[Start of section]
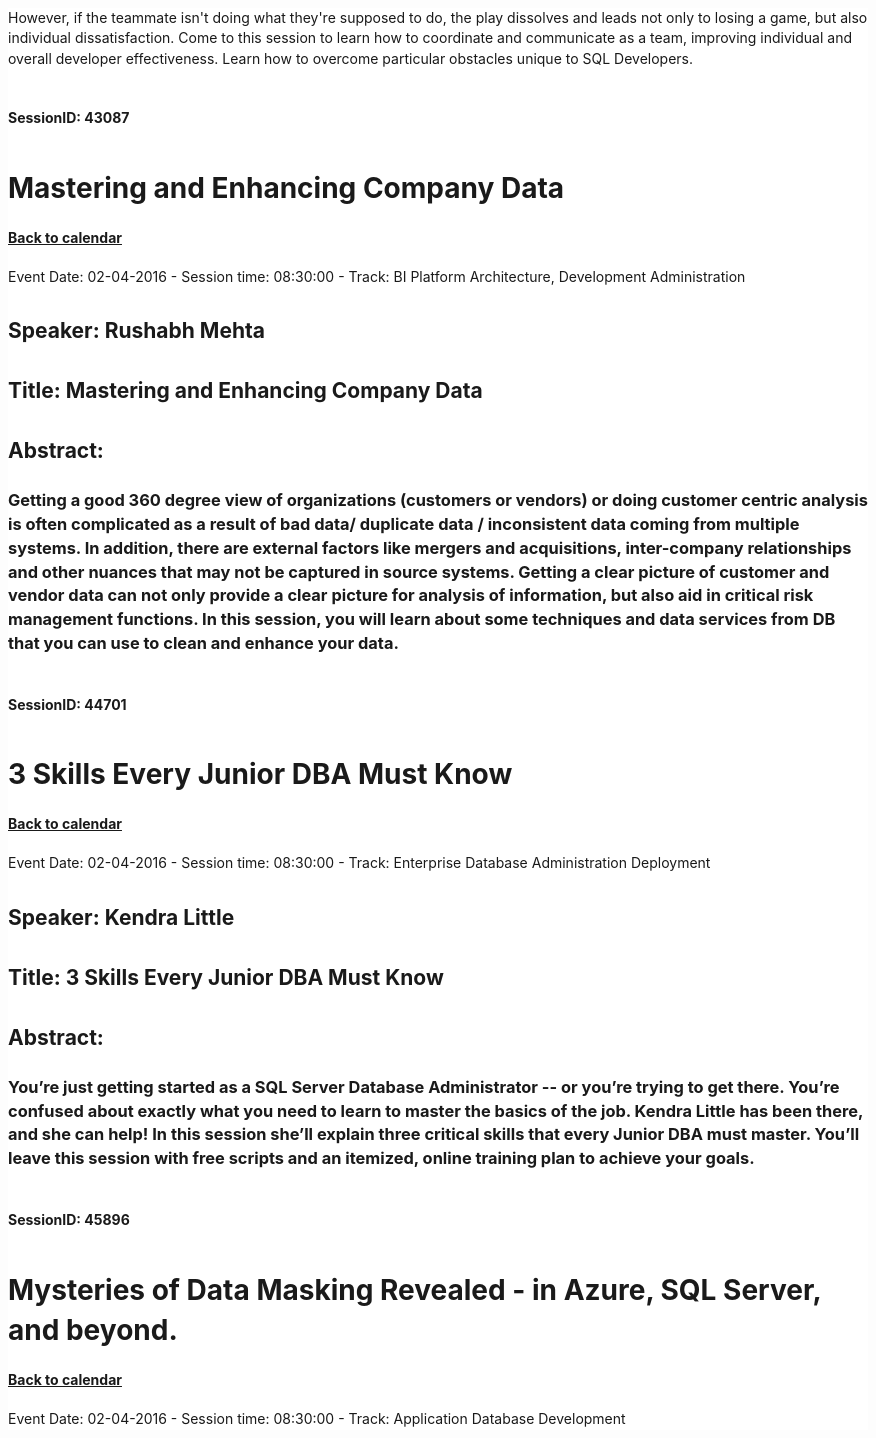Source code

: However, if the teammate isn't doing what they're supposed to do, the play dissolves and leads not only to losing a game, but also individual dissatisfaction. Come to this session to learn how to coordinate and communicate as a team, improving individual and overall developer effectiveness.  Learn how to overcome  particular obstacles unique to SQL Developers.
#  
#### SessionID: 43087
# Mastering and Enhancing Company Data
#### [Back to calendar](#nr-497)
Event Date: 02-04-2016 - Session time: 08:30:00 - Track: BI Platform Architecture, Development  Administration
## Speaker: Rushabh Mehta
## Title: Mastering and Enhancing Company Data
## Abstract:
### Getting a good 360 degree view of organizations (customers or vendors) or doing customer centric analysis is often complicated as a result of bad data/ duplicate data / inconsistent data coming from multiple systems. In addition, there are external factors like mergers and acquisitions, inter-company relationships and other nuances that may not be captured in source systems. Getting a clear picture of customer and vendor data can not only provide a clear picture for analysis of information, but also aid in critical risk management functions. In this session, you will learn about some techniques and data services from DB that you can use to clean and enhance your data.
#  
#### SessionID: 44701
# 3 Skills Every Junior DBA Must Know
#### [Back to calendar](#nr-497)
Event Date: 02-04-2016 - Session time: 08:30:00 - Track: Enterprise Database Administration  Deployment
## Speaker: Kendra Little
## Title: 3 Skills Every Junior DBA Must Know
## Abstract:
### You’re just getting started as a SQL Server Database Administrator -- or you’re trying to get there. You’re confused about exactly what you need to learn to master the basics of the job. Kendra Little has been there, and she can help! In this session she’ll explain three critical skills that every Junior DBA must master. You’ll leave this session with free scripts and an itemized, online training plan to achieve your goals.
#  
#### SessionID: 45896
# Mysteries of Data Masking Revealed -  in Azure, SQL Server, and beyond.
#### [Back to calendar](#nr-497)
Event Date: 02-04-2016 - Session time: 08:30:00 - Track: Application  Database Development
[End of section]
Check the listing for the word "Development". Show each line that has it.

Event Date: 02-04-2016 - Session time: 08:30:00 - Track: BI Platform Architecture, Development  Administration
Event Date: 02-04-2016 - Session time: 08:30:00 - Track: Application  Database Development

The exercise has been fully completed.